Easy and Cost-Effective DIY Home Repair
As the cost of living increases, DIY home repair makes economic sense. Plus, repairing items instead of buying new ones reduces environmental waste. The following simple maintenance and fix-it tips will save you money on costly repair bills or pricey replacements.
But before you do any DIY home repair and maintenance, start by reading the owners' manual of all your major appliances. This will offer the best maintenance advice for keeping your particular appliance running smoothly. Keep these booklets where you'll easily be able to find them. Already tossed them? Don't fret. Most manufacturers also host owners' manuals online. You'll just need to know the Stock Keeping Unit (SKU) number. If you don't have this, many manufacturers' websites will help you find the right one.
Checked the manual but still need some tips? Read on.
Keep It Hot
No one wants a cold furnace, water heater or clothes dryer. If you've noticed these appliances aren't cutting it, some simple repairs may boost efficiency.
To keep home heating and ventilation systems blowing hot (and cool) air, replace your vent filter once every three months, or once a month if you have pets.
Lint traps don't always catch all the lint in your clothes dryer, increasing the risk of a dryer fire. Once a month, suction out the lint slot itself using your vacuum's fine nozzle. Do additional annual maintenance by unplugging the dryer, disconnecting the tubing behind it and vacuuming it out. Today's Homeowner has a video to help.

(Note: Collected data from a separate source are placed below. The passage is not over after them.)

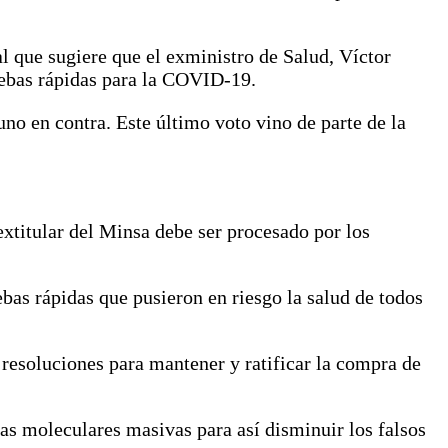
 que sugiere que el exministro de Salud, Víctor
uebas rápidas para la COVID-19.
uno en contra. Este último voto vino de parte de la
xtitular del Minsa debe ser procesado por los
bas rápidas que pusieron en riesgo la salud de todos
 resoluciones para mantener y ratificar la compra de
s moleculares masivas para así disminuir los falsos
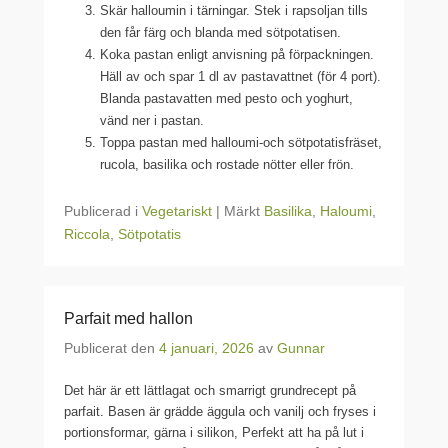
Skär halloumin i tärningar. Stek i rapsoljan tills
den får färg och blanda med sötpotatisen.
Koka pastan enligt anvisning på förpackningen.
Häll av och spar 1 dl av pastavattnet (för 4 port).
Blanda pastavatten med pesto och yoghurt,
vänd ner i pastan.
Toppa pastan med halloumi-och sötpotatisfräset,
rucola, basilika och rostade nötter eller frön.
Publicerad i
Vegetariskt
|
Märkt
Basilika
,
Haloumi
,
Riccola
,
Sötpotatis
Parfait med hallon
Publicerat den
4 januari, 2026
av
Gunnar
Det här är ett lättlagat och smarrigt grundrecept på
parfait. Basen är grädde äggula och vanilj och fryses i
portionsformar, gärna i silikon, Perfekt att ha på lut i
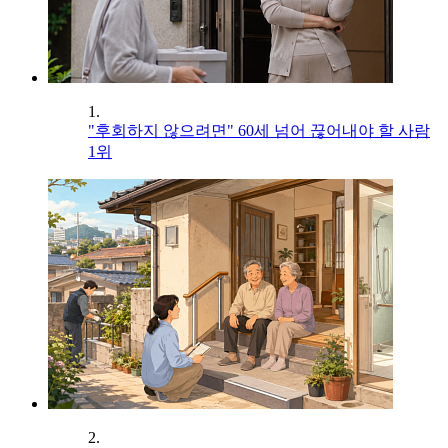
1.
"후회하지 않으려면" 60세 넘어 끊어내야 할 사람
1위
2.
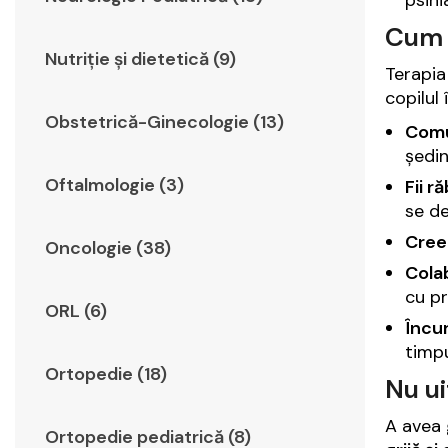
psihi
Cum s
Nutriție și dietetică (9)
Terapia
copilul 
Obstetrică-Ginecologie (13)
Comun
ședin
Oftalmologie (3)
Fii r
se de
Creea
Oncologie (38)
Cola
cu pr
ORL (6)
Încur
timpu
Ortopedie (18)
Nu ui
A avea 
Ortopedie pediatrică (8)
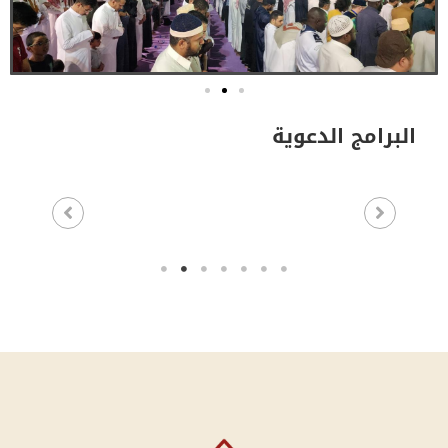
البرامج الدعوية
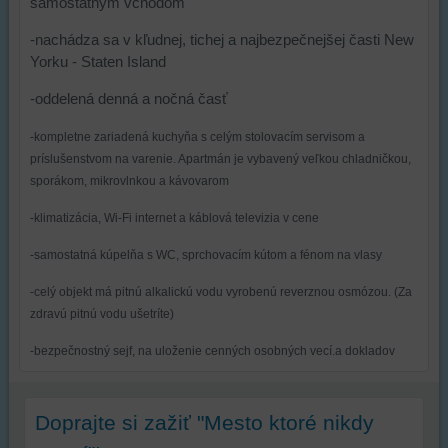
samostatným vchodom
cookie
a
a
úložiská
-nachádza sa v kľudnej, tichej a najbezpečnejšej časti New
úložiská
prehliadača),
Yorku - Staten Island
prehliadača)
aby
-oddelená denná a nočná časť
na
sme
identifikáciu
mohli
-kompletne zariadená kuchyňa s celým stolovacím servisom a
vašej
poskytovať
príslušenstvom na varenie. Apartmán je vybavený veľkou chladničkou,
relácie
doplnkové
sporákom, mikrovlnkou a kávovarom
a
funkcie,
dosiahnutie
ktoré
-klimatizácia, Wi-Fi internet a káblová televizia v cene
základnej
zlepšujú
funkčnosti
váš
-samostatná kúpelňa s WC, sprchovacím kútom a fénom na vlasy
platformy,
zážitok
-celý objekt má pitnú alkalickú vodu vyrobenú reverznou osmózou. (Za
zážitku
z
zdravú pitnú vodu ušetríte)
z
prehliadania,
prehliadania
ukladať
-bezpečnostný sejf, na uloženie cenných osobných vecí.a dokladov
a
niektoré
zabezpečenia.
z
vašich
Doprajte si zažiť "Mesto ktoré nikdy
preferencií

Suddenly running out of hot water often points to one thing: a busted water heater. Before it comes to that – and spending hundreds of dollars on a new one – Lowe's offers a step-by-step tutorial for keeping your water heater in working order.
Keep It Clean
Dishwashers and washing machines get rid of grime and gunk. They also collect it. Some ultraquiet dishwashers don't have hard food disposal systems, so you'll have to clean the food trap out yourself or risk it getting clogged. Again, your owner's manual will tell where this is and how to clean it. If your dishwasher still won't drain, follow this advice from SFGate.
To keep washing machines in working order, Family Handyman lists four top fixes that take care of 90 percent of washing machine breakdowns. And remember to use the right detergent. Front-loading high-efficiency washers require specially formulated detergent; otherwise your machine with fill up with suds and not rinse your clothes properly.
Keep It Flowing
Ever have a faucet suddenly stop running? Before you call the plumber, try these DIY home repair tricks. First check to make sure the aerator hasn't become blocked by debris. Unless the inner screw has been stripped, you should be able to easily detach it and clean it out. If your sink has an accessible hose (and most older sinks do), you can remove this and clean it out, as well. Just make sure to turn off your main water supply before doing this. If neither of these methods to the trick, This Old House offers DIY home repair tips for fixing different faucets.
Another common problem is a toilet that seems to run and run. The culprit is usually a broken toilet flapper valve. Handymanhowto.com tells you how to easily fix this annoying issue.
Keep Your Eye on Warranties
To minimize repair costs, purchase appliances with a good repair history. In addition to customer product reviews, laboratory-tested reviews from organizations like Consumer Reports, Good Housekeeping and CNET help you weed out products that may cause more trouble than they're worth.
Real Simple has a handy list of kitchen appliance and houseware companies that offer lifetime warranties. Some home goods stores, such as Bed Bath & Beyond, allow you to search online for small house appliances with lifetime warranties. Even if a product doesn't come with a lifetime warranty, you may be entitled to repair, replacement or a refund, according to What You Need to Know About Warranty Laws, a primer from Consumer Reports.
Consumer Reports has one more great savings suggestion: Instead of spending money on extra warranties, sock that money away in a savings account to be used for routine maintenance and repairs.